ACTIVIDADES PROPUESTAS:
- A) En el texto sobre la saturación fotográfica, ¿por qué se califica de "ecléctico" el individualismo de nuestra época? Responda en una a tres oraciones.
- B) Prosiga el texto sobre la saturación fotográfica a partir de su última oración.

TEXTO DE LECTURA:
------------------------------------------------------------------------
Juan José Santos, curador de la exposición y columnista de The Clinic, atribuye esta saturación a una época en la que el individualismo y el egocentrismo son los ejes que articulan nuestras prioridades. Un individualismo ecléctico, en todo caso, en la medida que su verbo favorito es “compartir”. En su libro, Scianna comenta la impresión que le produjo observar, durante un viaje en tren, a un grupo de mujeres dedicadas a elegir las fotos oficiales del paseo que acababan de realizar (y acto seguido, sacarse más fotos en el tren para elegir las mejores fotos del viaje en tren). Por lo mismo reivindica a Baudelaire, cuyas tempranas diatribas contra la fotografía le costaron un cierto descrédito. Pero si Baudelaire aborreció las fotos por ser el juguete perfecto de una sociedad de masas que empezaba a confundir individuación con alienación, más que perdido, pudo estar adelantado.
------------------------------------------------------------------------
[Entradas del conjunto de datos]
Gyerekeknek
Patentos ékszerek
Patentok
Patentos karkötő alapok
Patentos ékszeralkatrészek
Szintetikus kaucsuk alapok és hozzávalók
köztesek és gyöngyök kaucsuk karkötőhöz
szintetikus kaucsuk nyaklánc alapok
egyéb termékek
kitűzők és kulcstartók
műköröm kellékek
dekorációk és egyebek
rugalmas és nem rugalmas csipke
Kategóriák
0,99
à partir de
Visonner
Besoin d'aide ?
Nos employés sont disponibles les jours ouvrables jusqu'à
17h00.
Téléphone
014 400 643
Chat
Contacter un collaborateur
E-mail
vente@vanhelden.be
------------------------------------------------------------------------
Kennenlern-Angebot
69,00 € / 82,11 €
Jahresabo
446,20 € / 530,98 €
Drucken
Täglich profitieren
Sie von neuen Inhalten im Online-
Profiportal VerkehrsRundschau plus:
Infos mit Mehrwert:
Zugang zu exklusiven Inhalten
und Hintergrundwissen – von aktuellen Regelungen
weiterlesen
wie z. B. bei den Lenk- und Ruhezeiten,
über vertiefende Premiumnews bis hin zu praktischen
------------------------------------------------------------------------
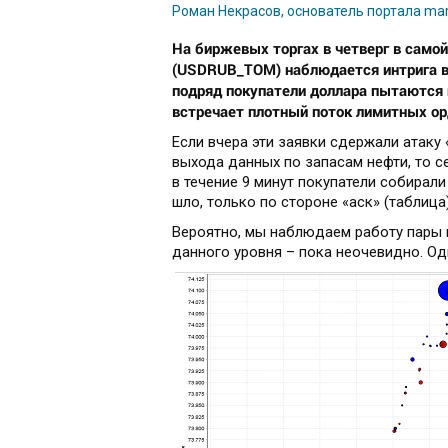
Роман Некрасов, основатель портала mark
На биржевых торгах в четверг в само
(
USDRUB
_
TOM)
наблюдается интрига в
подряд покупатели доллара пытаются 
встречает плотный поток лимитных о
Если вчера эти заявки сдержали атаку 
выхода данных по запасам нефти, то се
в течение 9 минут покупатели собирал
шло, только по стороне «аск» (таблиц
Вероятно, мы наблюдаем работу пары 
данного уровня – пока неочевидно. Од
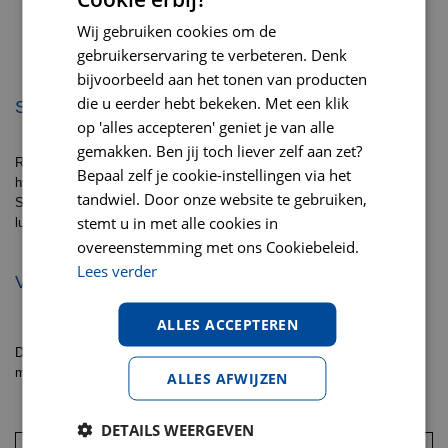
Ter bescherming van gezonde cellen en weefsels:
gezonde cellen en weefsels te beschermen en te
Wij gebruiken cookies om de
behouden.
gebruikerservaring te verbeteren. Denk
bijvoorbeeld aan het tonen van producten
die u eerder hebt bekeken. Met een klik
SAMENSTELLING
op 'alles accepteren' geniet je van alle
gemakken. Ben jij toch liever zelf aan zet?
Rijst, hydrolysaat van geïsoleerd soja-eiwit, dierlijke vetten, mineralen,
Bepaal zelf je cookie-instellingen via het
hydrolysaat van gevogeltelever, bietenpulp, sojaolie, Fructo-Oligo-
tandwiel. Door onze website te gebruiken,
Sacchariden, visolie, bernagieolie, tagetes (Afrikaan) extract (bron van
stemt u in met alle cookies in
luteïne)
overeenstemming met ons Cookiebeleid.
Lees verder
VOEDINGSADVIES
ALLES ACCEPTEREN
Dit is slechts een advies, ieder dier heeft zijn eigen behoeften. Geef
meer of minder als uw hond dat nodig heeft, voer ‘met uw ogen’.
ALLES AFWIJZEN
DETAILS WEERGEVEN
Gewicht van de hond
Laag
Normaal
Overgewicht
------------------------------------------------------------------------
SOLUCIONARIO:
- A) El individualismo se califica de ecléctico porque su verbo favorito es "compartir".

- B)
Ahora bien, ¿podemos dictaminar tan livianos de juicio que la individuación de las redes sociales es pura falacia, pura alienación? ¿Y que esa necesidad de “compartirse” sea puro egocentrismo? Desde luego, costaría aceptar que individuación y alienación, por definición antónimos, hayan aprendido a comer del mismo plato, transformando al espacio social –y virtual– en una especie de jamón del sándwich, cada vez más homogéneo o diverso según el ánimo del observador… de sí mismo. En “Sobreexposición”, el español Gerard Freixes interviene digitalmente series y películas protagonizadas por Clayton Moore, legendario intérprete de “El llanero solitario”. Freixes elimina a los actores secundarios para dejar al histriónico Moore luchando contra su sombra: protagonista estelar de la nada, admirado héroe de nadie. ¿Cuántos cazadores de likes consiguen parecerse más a la escena original que a la intervenida? Y sin embargo, ¿no son algunos de ellos completamente originales?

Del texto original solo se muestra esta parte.